Born in Chile and based in New York City, Sebastián Silva is a multifaceted artist whose body of work includes film, painting, illustration and popular music.
Q > What are the key experiences that have shaped your adult life?
A > Being gay made me keep a secret from a very young age. There is a certain privilege to that: you have more information than everyone, so you feel that you’re outsmarting everyone. This gives you self-confidence but this is juxtaposed with deep insecurity and self-denial so it’s a double-edged thing. You have to learn how to avoid the truth. In-the-closet gays don’t have a choice but to manipulate the truth and that makes you a storyteller. That can be a positive — as a creative person.

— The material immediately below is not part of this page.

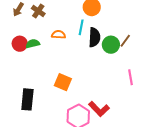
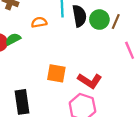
brown line: (125, 41) -> (116, 21), moved
red L-shape: (99, 109) -> (90, 81), moved

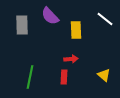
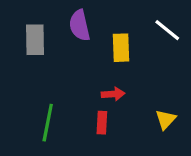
purple semicircle: (50, 16) -> (80, 25), turned 30
yellow triangle: (104, 75) -> (166, 119), turned 32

Then, there is rebelling against and undoing a religious education — Catholicism in my case. I remember very young, aged 11 or 12, realising that it was not going to be that at all. From then on, I had to figure out what I believed; what my way of communicating with the rest of the universe was going to be. I started gathering and exploring different spiritual practices, from lucid dreaming to Zen Buddhism.
At 19, I took psychedelics — mushrooms. And I had a mystical experience where my ego dissolved entirely. I had such an urge to share this that I went messiah crazy and started handing out this fanzine called AIL, which stands for “awareness improves life”. Until the day, I still feel my mission is to raise awareness.
Q > What are some of your filmmaking influences?
A > The Simpsons were huge to me; they really gave a more solid shape to my sense of humour and my sense of irony, as well as deepened my understanding of the world. I was also pretty obsessed with the animation Disney classics.
There are three movies that pushed me to become a filmmaker: Confessions of a Marriage and Harold and Maude and the 80s version of The Lord of the Flies.
Q > How personal is your work? What is the relationship between your work and life?
A > The Maid is very autobiographical. I shot it at my parents’ house where I grew up. Then Crystal Fairy is based on a remarkable woman I met decades ago that went by the name Crystal Fairy.
Nasty Baby is basically a dramatised slice of my life in Brooklyn. An irresponsible fable on the guilt of the privileged.
My first movie, Life Kills Me, is more of an essay — it shows my fascination with the idea of death, which has been a recurrent theme in my work. Magic Magic deals with death too, but also with mental health and alienation. But in that movie, death comes as a gift and as a relief. Which is something that I still believe: that death is a way out for a lot of people. How do we know that a life in pain and misery is better than dying?
Q > Given that you also make music and visual art, it’s clear you have a lot of very diverse interests and creative outlets. Do you want to carry on making films until you die or do you think you’re going to give it up at some point and stick to doing something else?
A > Two years ago, I needed to make sure that filmmaking was “my thing”. After making eight movies, that spontaneous impulse to share a story had become some sort of industrialised pattern. I wasn’t fully content with that and I stopped the race for productivity, took a step back and questioned my ambitions.
Responsible consumption of psychedelics together with spiritual work led me to have my ambitions simmer down almost completely. This was very liberating and it actually made me enjoy my craft even more. And now, unexpectedly there are a bunch of fun passion projects that are seamlessly moving without me trying hard to push them. The lack of ambition changed my perception and my relationship with work, entirely. I’m not chasing as much as things are presenting themselves to me.
I have also been doing a lot more drawings lately, exploring new approaches to visual expression. I’m really finding some things special after a while of being stuck and not liking my work. Unlike movies, I feel that drawing and painting is something that I have never questioned as an activity; at least, when I’m doing it, I know what I’m doing right, what I’m doing wrong, and I knowhow honest I’m being with myself when it comes to putting things on a canvas or on paper. It’s a very subjective abstract search.
Q > What’s the most satisfying part of the creative process for you?
A > When inspiration is so aligned with what you’re doing, that the specific, almost indescribable plastic idea you’ve conceived in your head starts materialising in the canvas, or paper. The fatigue, the desire, the mockery, and your current colours and shapes all together for eyes to see.
On the other hand, the process of filmmaking is pretty anticlimactic. You have an idea and want to share it? Well, you’ll have to wait years before you can. That’s why I personally don’t feel so celebratory for premieres. It’s like celebrating your birthday months after it’s passed.
Q > What do we as a society and culture need to be talking more about?
A > Fear. Especially the fear of death and of genitals.
Sebastián Silva was born in Santiago Chile in 1979. After graduating from Catholic school in Santiago, Silva studied filmmaking at the Escuela de Cine de Chile for a year before leaving to study animation in Montreal. The Chilean filmmaker broke into the worldwide indie scene with the acclaimed dark comedy The Maid, which won the World Cinema Jury Prize for Drama at Sundance in 2009, along with a special prize for acting. He has directed seven other films, the most recent of which was Tyrel in 2018.